KEESEVILLE — As the Village of Keeseville moves toward formal dissolution, it appears some residents are already considering moving against any plan put forth.
Keeseville officials now have a little less than six months to present a plan for dissolution to the public, detailing how services and assets would be merged with the two towns in which the village sits, Chesterfield and AuSable.
Last month — in a 268 to 176 vote — villagers decided the municipality should dissolve.
At its regular meeting Tuesday night, the Village Board formally accepted the public vote, which initiated the 180-day deadline set by law for a formal plan to be presented to the public.
About 20 village residents turned out to learn more about the vote’s impact, and it was evident by their concerns that the move toward dissolution remains highly controversial.
Early last year, the village used a state grant to work with a consulting firm and committee of villagers to look into the issue, a process that ended with the drafting of a dissolution plan.

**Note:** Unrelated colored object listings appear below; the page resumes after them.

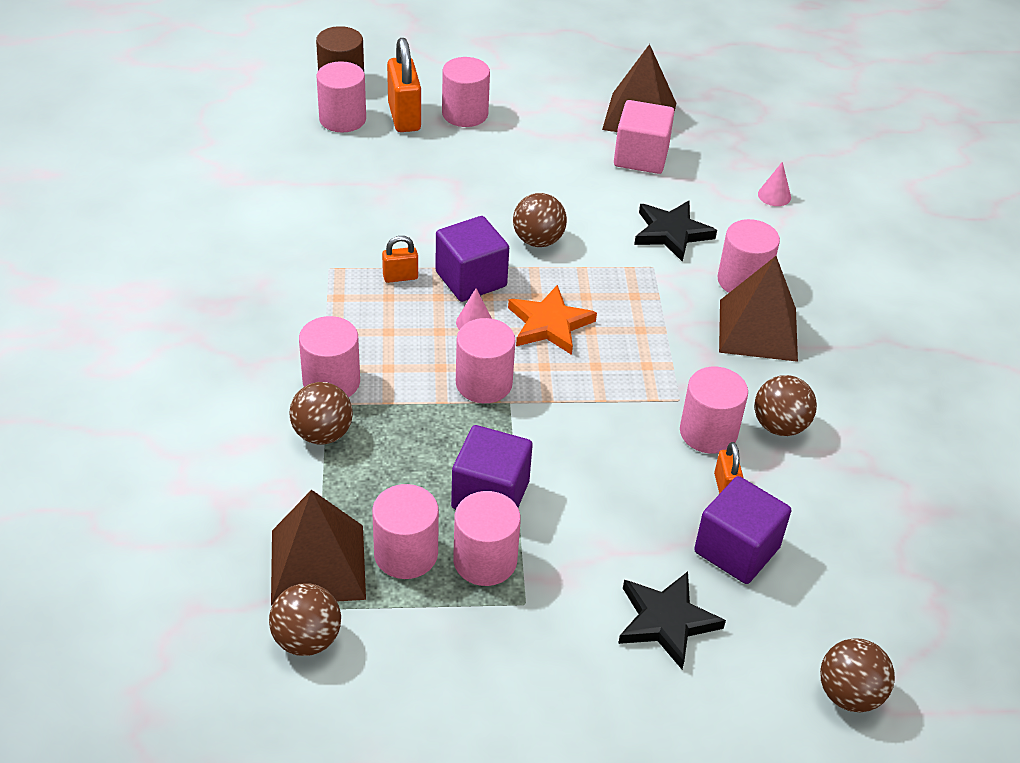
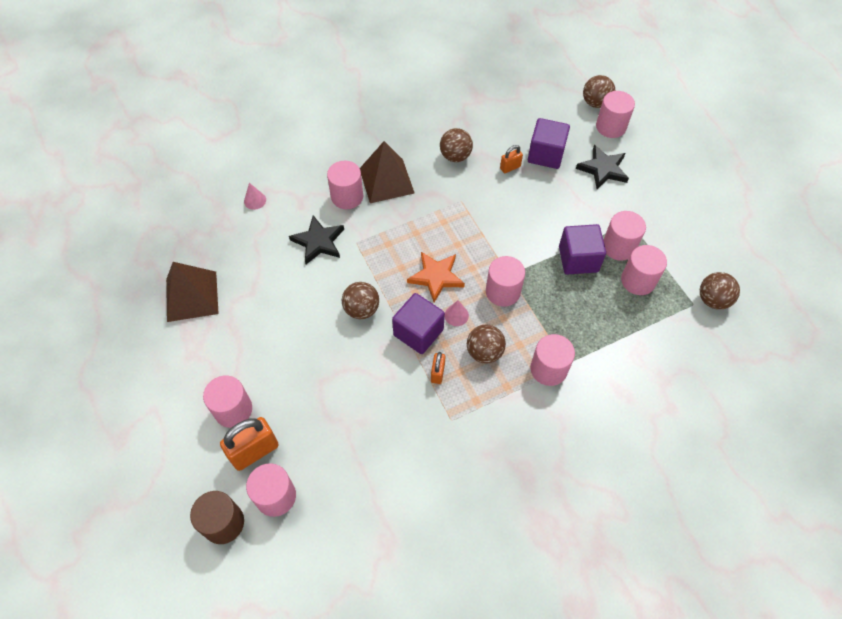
camera: 110 degrees left, 15 degrees up
brown pyramid [271,490,366,606] -> none
brown ball [289,382,353,444] -> brown ball moved to [467,324,506,364]
orange padlock [382,236,418,283] -> orange padlock turned 45 degrees clockwise [431,352,445,384]
pink cube [614,100,675,174] -> none
pink cylinder [680,367,748,454] -> pink cylinder moved to [596,91,635,138]

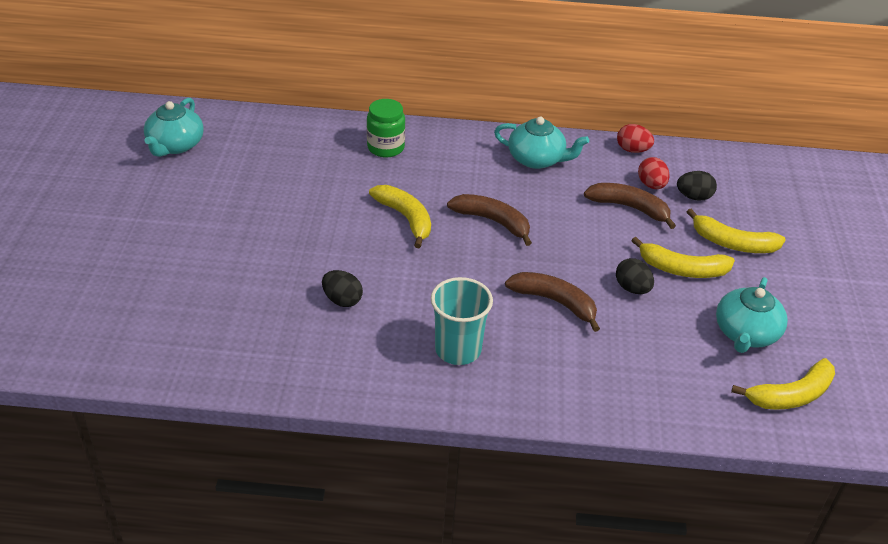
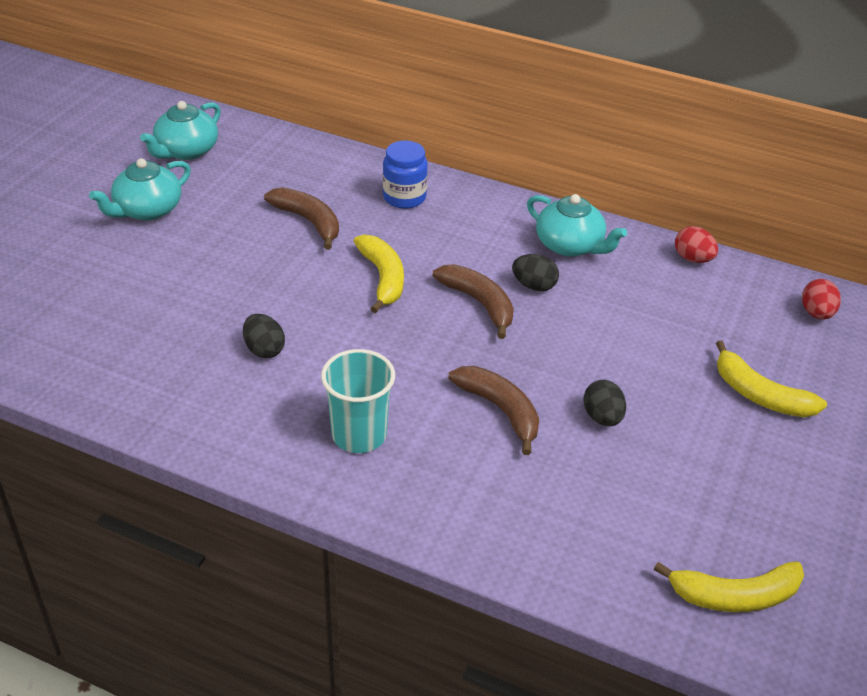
camera: 20 degrees right, 0 degrees up
green jar [367,99,405,158] -> blue jar [383,141,428,209]
brown banana [584,183,676,229] -> brown banana moved to [264,187,339,250]
yellow banana [631,237,735,278] -> none
red egg [638,157,670,189] -> red egg moved to [802,279,841,319]
black egg [677,171,717,201] -> black egg moved to [512,254,559,291]
turquoise teapot [716,277,788,353] -> turquoise teapot moved to [89,158,191,220]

With dissolution now a distinct reality, Mayor Dale Holderman said officials must now review the recommended plan and present their final assessment to the public.
The plan would then be subject to permissive referendum, meaning villagers could petition the Village Board to trigger another public vote and potentially stop the process.
The 180 days gives officials an opportunity to evaluate and amend the previous plan submitted, and some supporters now worry they may adversely revise the study to make it less popular.
Holderman spoke out against that assertion Tuesday, saying, “it’s our job to present the best plan possible.”
‘VILLAGERS’ BEST INTEREST’
If no petition materializes, dissolution would become automatic.
He said officials will continue to act in the best interest of villagers and will present a final plan that best serves them, knowing there may not be petitions circulated to try to stop the process.